Individual and multi-omics-based models and signatures predictive of smoking status

The presence of confounding effects (also called confounds, confounders, or biases) is one of the most critical challenges in applying machine learning methods to advance discovery in biological studies. Confounders affect the relationship between input data (e.g., omics data) and output variables (e.g., CS here). Improper modeling of those relationships often results in spurious and biased associations. Different methods (e.g., matching data sets, stratifying data, or residualizing imaging measurements) have been developed to handle this challenge. A novel method, cross-validated confound regression (CVCR), is the one of the best methods that appears to appropriately control for confounds59,60.
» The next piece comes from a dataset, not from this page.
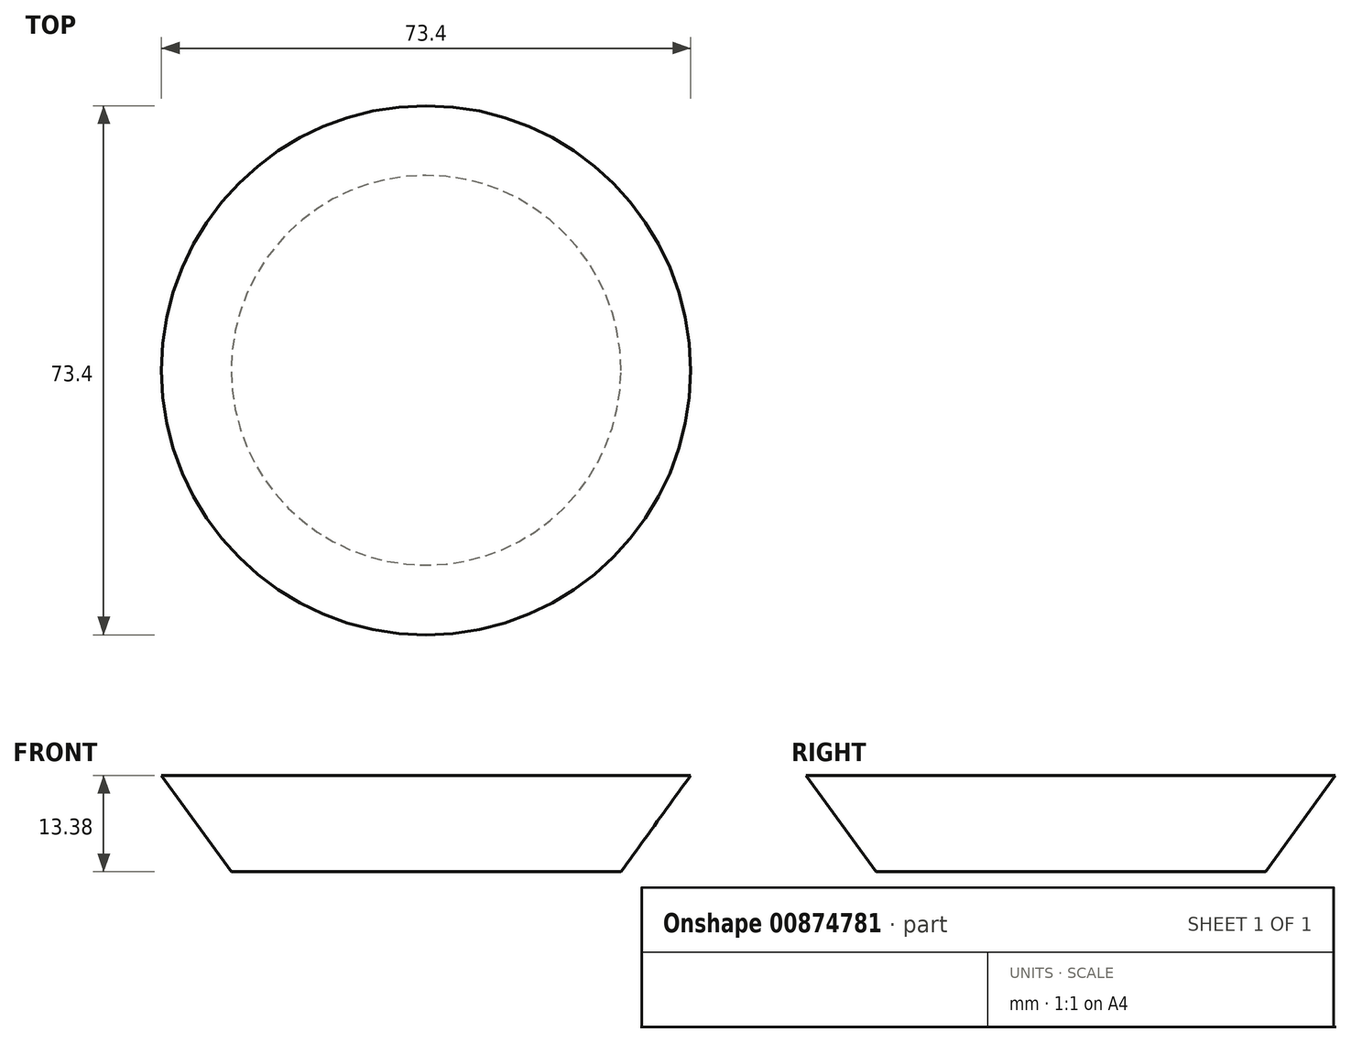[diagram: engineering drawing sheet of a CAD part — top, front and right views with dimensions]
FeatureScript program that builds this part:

Here we implemented cross-validated confound regression for four widely used machine learning methods: partial least squares discriminant analysis (PLS-DA), linear discriminant analysis (LDA), Random Forest (RF), and eXtreme Gradient Boosting (XGBoost). Four methods, CVCR-PLS, CVCR-RF, CVCR-LDA, and CVCR-XGBoost, were built based on the R package caret with version 6.0.81 (https://cran.r-project.org/web/packages/caret/index.html). Performance metrics, MCC, and the area under the precision-recall curve (AUPR), were used in five-fold cross-validation with 10 times repeats.

We leveraged a multiblock sparse-PLS-DA prediction model, termed DIABLO, to integrate all omics data modalities into a single prediction model20. As for the individual prediction models, the CVCR approach was used to control for sex as a confounder. Model performance was assessed by repeated (n = 10) fivefold cross-validation with MCC, sensitivity, and specificity as the performance metrics.